After diesel prices shot up last week because of Hurricane Harvey’s damage to Houston area-based oil refineries, average national on-highway diesel actually went down 1.6 cents a gallon Monday, the Energy Information Administration (EIA) reported.
The national average rang up at $2.786 Monday compared with $2.802 last week.
Three of the EIA’s 10 reporting regions still showed increasing prices at the pump, but each was up less than a penny. They were: New England, where diesel went up 4 tenths of a penny to $2.765 from $2.761 the week before; the West Coast, where it went up a tenth of a penny to $3.103 a gallon from $3.102 the week prior and the West Coast Less California, where diesel increased by 2 tenths of a penny to $3.009 a gallon compared with $3.007 last week.
After posting a 5 percent gain last week, U.S. oil prices settled little changed on Monday.
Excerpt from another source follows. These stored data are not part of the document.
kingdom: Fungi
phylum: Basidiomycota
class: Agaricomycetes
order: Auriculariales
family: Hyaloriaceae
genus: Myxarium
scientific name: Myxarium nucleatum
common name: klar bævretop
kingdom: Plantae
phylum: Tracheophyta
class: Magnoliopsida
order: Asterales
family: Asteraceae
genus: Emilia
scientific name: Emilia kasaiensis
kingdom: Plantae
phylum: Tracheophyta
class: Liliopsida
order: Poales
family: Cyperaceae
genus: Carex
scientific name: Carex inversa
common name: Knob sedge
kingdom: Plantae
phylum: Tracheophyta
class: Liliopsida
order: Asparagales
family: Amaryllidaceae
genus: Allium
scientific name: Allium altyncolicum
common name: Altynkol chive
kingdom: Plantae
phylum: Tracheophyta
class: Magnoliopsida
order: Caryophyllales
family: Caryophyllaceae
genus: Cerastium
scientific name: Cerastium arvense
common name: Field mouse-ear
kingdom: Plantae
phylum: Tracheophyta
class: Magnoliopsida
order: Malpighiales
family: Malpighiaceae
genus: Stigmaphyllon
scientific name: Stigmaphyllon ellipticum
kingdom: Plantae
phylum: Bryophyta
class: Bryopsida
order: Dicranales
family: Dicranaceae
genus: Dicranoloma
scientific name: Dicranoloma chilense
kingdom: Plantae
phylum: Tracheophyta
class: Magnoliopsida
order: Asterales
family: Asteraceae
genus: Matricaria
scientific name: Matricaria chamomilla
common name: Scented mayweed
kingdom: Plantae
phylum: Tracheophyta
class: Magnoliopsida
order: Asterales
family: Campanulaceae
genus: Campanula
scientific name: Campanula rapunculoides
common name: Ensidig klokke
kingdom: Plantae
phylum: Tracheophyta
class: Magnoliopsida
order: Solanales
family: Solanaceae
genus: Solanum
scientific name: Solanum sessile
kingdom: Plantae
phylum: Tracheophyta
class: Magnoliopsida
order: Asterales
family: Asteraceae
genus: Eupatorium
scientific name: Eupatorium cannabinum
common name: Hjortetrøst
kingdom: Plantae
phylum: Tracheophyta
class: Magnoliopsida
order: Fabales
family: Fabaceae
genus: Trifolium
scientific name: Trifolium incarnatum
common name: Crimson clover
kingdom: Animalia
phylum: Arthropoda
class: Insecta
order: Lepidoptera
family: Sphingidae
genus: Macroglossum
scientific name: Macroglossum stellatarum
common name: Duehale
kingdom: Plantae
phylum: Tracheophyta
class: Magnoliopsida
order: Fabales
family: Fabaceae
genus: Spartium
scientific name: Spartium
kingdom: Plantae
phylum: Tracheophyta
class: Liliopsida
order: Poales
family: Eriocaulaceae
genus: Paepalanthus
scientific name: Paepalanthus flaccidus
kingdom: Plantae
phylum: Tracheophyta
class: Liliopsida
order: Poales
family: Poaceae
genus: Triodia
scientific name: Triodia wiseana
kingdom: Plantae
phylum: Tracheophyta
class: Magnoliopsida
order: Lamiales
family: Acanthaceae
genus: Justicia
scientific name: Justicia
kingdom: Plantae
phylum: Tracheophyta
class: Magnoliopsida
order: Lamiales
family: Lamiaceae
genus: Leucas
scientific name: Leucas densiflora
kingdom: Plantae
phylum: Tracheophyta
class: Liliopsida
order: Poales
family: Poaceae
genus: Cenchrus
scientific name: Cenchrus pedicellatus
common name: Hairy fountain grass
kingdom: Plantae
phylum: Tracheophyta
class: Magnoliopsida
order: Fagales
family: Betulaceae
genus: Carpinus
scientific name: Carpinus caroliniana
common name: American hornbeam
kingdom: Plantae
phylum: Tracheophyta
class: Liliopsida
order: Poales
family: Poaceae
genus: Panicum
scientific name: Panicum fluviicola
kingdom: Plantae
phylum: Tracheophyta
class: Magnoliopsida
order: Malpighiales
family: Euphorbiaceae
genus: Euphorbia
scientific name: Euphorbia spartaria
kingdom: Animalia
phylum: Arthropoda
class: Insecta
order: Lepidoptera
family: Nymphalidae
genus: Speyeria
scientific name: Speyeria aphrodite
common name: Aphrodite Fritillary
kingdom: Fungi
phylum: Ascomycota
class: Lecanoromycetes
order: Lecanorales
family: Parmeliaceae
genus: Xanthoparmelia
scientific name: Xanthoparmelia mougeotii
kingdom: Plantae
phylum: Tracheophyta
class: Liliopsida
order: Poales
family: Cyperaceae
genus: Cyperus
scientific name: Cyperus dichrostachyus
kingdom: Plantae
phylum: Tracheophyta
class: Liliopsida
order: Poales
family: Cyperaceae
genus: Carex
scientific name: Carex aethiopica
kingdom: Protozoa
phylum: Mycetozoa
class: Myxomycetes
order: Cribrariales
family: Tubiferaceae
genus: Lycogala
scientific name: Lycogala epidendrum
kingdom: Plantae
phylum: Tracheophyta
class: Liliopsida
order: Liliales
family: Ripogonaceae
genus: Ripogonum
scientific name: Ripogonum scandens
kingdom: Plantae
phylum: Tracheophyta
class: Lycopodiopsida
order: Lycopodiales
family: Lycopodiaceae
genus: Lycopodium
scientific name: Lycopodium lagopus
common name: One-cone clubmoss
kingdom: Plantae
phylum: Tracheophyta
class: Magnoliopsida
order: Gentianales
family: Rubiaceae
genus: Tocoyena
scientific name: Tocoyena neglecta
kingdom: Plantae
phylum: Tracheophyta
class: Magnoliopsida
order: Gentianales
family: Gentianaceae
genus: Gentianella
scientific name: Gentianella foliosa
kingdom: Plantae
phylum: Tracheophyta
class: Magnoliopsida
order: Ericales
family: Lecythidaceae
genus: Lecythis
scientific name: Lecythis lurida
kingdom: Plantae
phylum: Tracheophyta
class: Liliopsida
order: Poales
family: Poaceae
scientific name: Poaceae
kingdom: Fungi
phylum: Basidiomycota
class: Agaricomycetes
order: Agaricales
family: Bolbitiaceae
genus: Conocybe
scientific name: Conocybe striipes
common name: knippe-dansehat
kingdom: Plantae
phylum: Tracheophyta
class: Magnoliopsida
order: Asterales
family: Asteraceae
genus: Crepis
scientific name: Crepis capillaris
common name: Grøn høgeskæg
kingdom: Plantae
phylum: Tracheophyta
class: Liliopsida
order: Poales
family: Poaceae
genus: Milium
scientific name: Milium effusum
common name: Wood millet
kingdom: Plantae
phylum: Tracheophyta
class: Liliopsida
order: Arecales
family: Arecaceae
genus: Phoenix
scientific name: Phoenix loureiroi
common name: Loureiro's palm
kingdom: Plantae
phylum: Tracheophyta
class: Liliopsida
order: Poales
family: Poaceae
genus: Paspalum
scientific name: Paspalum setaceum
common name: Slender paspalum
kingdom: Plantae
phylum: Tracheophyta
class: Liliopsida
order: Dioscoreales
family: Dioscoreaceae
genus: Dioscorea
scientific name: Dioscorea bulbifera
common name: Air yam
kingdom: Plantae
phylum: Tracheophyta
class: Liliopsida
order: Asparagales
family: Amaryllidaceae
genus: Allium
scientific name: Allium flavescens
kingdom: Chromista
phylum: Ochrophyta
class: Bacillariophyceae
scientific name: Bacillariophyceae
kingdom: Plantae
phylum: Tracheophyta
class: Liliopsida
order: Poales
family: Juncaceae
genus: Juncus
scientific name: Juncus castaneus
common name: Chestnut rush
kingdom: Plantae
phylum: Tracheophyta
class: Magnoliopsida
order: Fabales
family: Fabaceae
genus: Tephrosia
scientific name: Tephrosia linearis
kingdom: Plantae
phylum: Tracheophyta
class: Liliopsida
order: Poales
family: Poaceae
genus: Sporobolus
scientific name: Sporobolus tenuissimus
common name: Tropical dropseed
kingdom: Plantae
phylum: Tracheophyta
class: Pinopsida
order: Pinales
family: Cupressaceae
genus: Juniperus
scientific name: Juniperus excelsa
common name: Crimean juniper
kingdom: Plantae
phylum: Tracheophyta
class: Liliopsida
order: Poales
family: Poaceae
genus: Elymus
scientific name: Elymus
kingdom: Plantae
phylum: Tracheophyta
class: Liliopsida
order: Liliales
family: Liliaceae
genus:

Meanwhile, traders were watching for an extension to the OPEC-led production cut and expectations for U.S. crude output.
On the New York Mercantile Exchange, October West Texas Intermediate crude settled at $49.91 a barrel.
November Brent crude lost 14 cents, or 0.3 percent, to settle at $55.48 a barrel on the ICE Futures Europe exchange.
One senior petroleum analyst said prices were going back and forth, with the rig count hitting its lowest point since June and oil inventories continuing to rise because of Hurricane Harvey’s impact on Gulf refiners.